- [YOUR TASK]:
Output each entry verbatim. Leave the images out.

- [GIVEN DATA]:

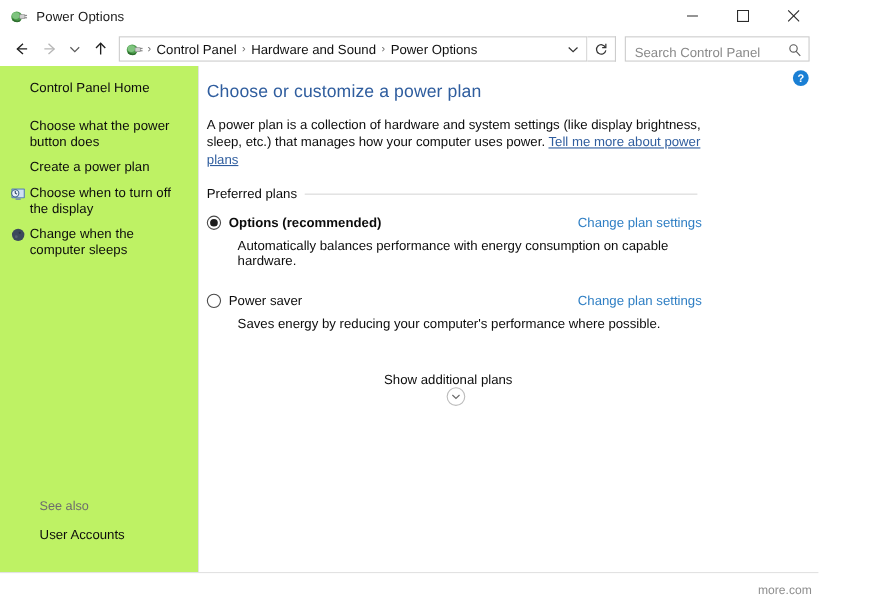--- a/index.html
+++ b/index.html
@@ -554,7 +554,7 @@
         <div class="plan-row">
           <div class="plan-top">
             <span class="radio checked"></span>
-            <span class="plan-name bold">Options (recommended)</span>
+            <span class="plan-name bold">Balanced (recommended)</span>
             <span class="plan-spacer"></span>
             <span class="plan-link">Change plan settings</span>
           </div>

- [OUTPUT]:
--- a/index.html
+++ b/index.html
@@ -554,7 +554,7 @@
         <div class="plan-row">
           <div class="plan-top">
             <span class="radio checked"></span>
-            <span class="plan-name bold">Options (recommended)</span>
+            <span class="plan-name bold">Balanced (recommended)</span>
             <span class="plan-spacer"></span>
             <span class="plan-link">Change plan settings</span>
           </div>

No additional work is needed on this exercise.